I have sometimes thought, while watching the departure of an Eastern steamer, that the act of parting from friends--so generally one of bitterness and despondency--is made by an ingenious Californian custom to yield a pleasurable excitement. This luxury of leave-taking, in which most Californians indulge, is often protracted to the hauling in of the gang-plank. Those last words, injunctions, promises, and embraces, which are mournful and depressing perhaps in that privacy demanded on other occasions, are here, by reason of their very publicity, of an edifying and exhilarating character. A parting kiss, blown from the deck of a steamer into a miscellaneous crowd, of course loses much of that sacred solemnity with which foolish superstition is apt to invest it. A broadside of endearing epithets, even when properly aimed and apparently raking the whole wharf, is apt to be impotent and harmless. A husband who prefers to embrace his wife for the last time at the door of her stateroom, and finds himself the centre of an admiring group of unconcerned spectators, of course feels himself lifted above any feeling save that of ludicrousness which the situation suggests. The mother, parting from her offspring, should become a Roman matron under the like influences; the lover who takes leave of his sweetheart is not apt to mar the general hilarity by any emotional folly. In fact, this system of delaying our parting sentiments until the last moment--this removal of domestic scenery and incident to a public theatre--may be said to be worthy of a stoical and democratic people, and is an event in our lives which may be shared with the humblest coal-passer or itinerant vender of oranges. It is a return to that classic out-of-door experience and mingling of public and domestic economy which so ennobled the straight-nosed Athenian.

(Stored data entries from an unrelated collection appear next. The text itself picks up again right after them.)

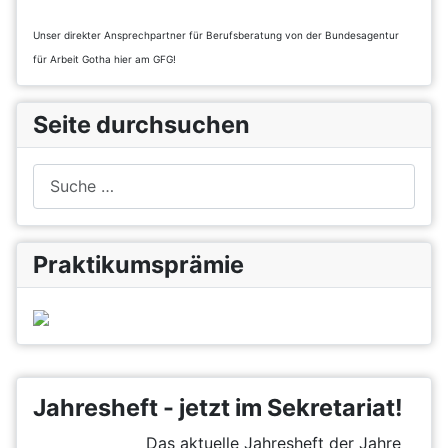
Unser direkter Ansprechpartner für Berufsberatung von der Bundesagentur
für Arbeit Gotha hier am GFG!
Seite durchsuchen
Suchen
Praktikumsprämie
Jahresheft - jetzt im Sekretariat!
Das aktuelle Jahresheft der Jahre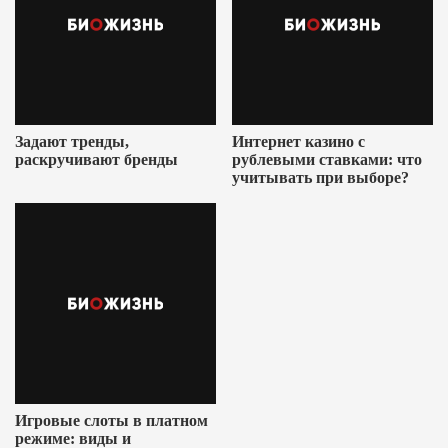
Задают тренды,
Интернет казино с
раскручивают бренды
рублевыми ставками: что
учитывать при выборе?
Игровые слоты в платном
режиме: виды и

So universal is this desire to be present at the departure of any steamer that, aside from the regular crowd of loungers who make their appearance confessedly only to look on, there are others who take advantage of the slightest intimacy to go through the leave-taking formula. People whom you have quite forgotten, people to whom you have been lately introduced, suddenly and unexpectedly make their appearance and wring your hands with fervor. The friend, long estranged, forgives you nobly at the last moment, to take advantage of this glorious opportunity of "seeing you off."

Your bootmaker, tailor, and hatter--haply with no ulterior motives and unaccompanied by official friends--visit you with enthusiasm.